(Document excerpt Opens)
Doping oxide supports with alter-valent cations is a
viable strategy
to modulate supported metal catalysts. Fundamental understanding on
the dopant effects is lacking, as the roles of various dopant species
have not been differentiated, and the physical origins of these effects
were not clearly revealed. Here we present a systematic investigation
on the effects of bulk and surface Mo dopants in anatase TiO2 on CO2 hydrogenation over supported Pd particles. On
the one hand, Mo in the near-surface region enhances the reducibility
of support surfaces, thus increasing the electron density on Pd under
reducing reaction conditions, as shown by infrared (IR), X-ray photoemission
(XPS), and X-ray absorption (XAS) spectroscopy. The adsorption of
*CO and *H on electron-rich Pd is weaker, shown by IR and XAS, respectively,
thus suppressing CH4 formation (methanation). On the other
hand, bulk Mo6+ substitutes lattice Ti4+ and
reduces the band gap of TiO2. The changes in the bulk electronic
property of TiO2 increase Pd dispersion, as shown by scanning
transmission electron microscopy (STEM) and XAS, resulting in a higher
fraction of peripheral sites, thus promoting CO formation (reverse
water–gas shift, rWGS) over them. This work clearly differentiates
the roles that surface and bulk Mo dopants play in regulating supported
metal catalysts and reveals the physical origin of the dopant effects.
These fundamental insights enhance the understanding of metal–support
interaction and offer guidelines for tuning metal catalysts through
support engineering.
(Document excerpt Closes)
Required action 1:
Condense the paragraph of the abstract on Mo-doped TiO2 supports that begins "Doping oxide supports with alter-valent cations" into a short bulleted list that keeps its main findings.
Required action 2:
Retype a passage from the abstract on Mo-doped TiO2 supports word for word. Start at the words "These fundamental insights" and stop after "support engineering.".
Required action 3:
List every characterization technique that the abstract on Mo-doped TiO2 supports names, including its abbreviation.
(Data shown Opens)
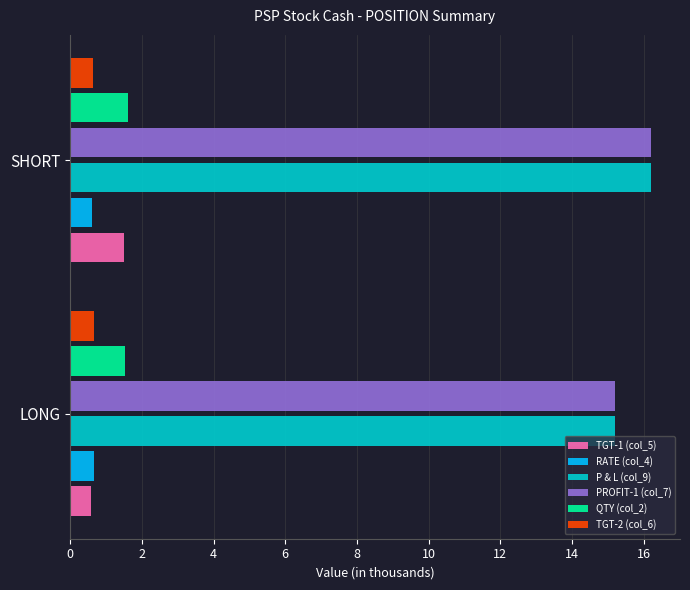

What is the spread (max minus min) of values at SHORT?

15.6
(Data shown Closes)
Final answer 1:
- Doping oxide supports with alter-valent cations can tune supported metal catalysts, but the roles of different dopant species and the physical origins of their effects have not been clearly established.
- This study examines surface and bulk Mo dopants in anatase TiO2 during CO2 hydrogenation over supported Pd particles.
- Near-surface Mo makes the support surface more reducible. This raises the electron density on Pd under reducing conditions (shown by IR, XPS and XAS).
- Electron-rich Pd binds *CO and *H more weakly, which suppresses CH4 formation (methanation).
- Bulk Mo6+ replaces lattice Ti4+ and narrows the TiO2 band gap. This increases Pd dispersion (shown by STEM and XAS).
- Higher dispersion gives more peripheral sites, which promotes CO formation through the reverse water–gas shift.
- The work separates the roles of surface and bulk dopants, explains the origin of their effects, and offers guidelines for tuning metal catalysts through support engineering.

Final answer 2:
These fundamental insights enhance the understanding of metal–support
interaction and offer guidelines for tuning metal catalysts through
support engineering.

Final answer 3:
- Infrared spectroscopy (IR)
- X-ray photoemission spectroscopy (XPS)
- X-ray absorption spectroscopy (XAS)
- Scanning transmission electron microscopy (STEM)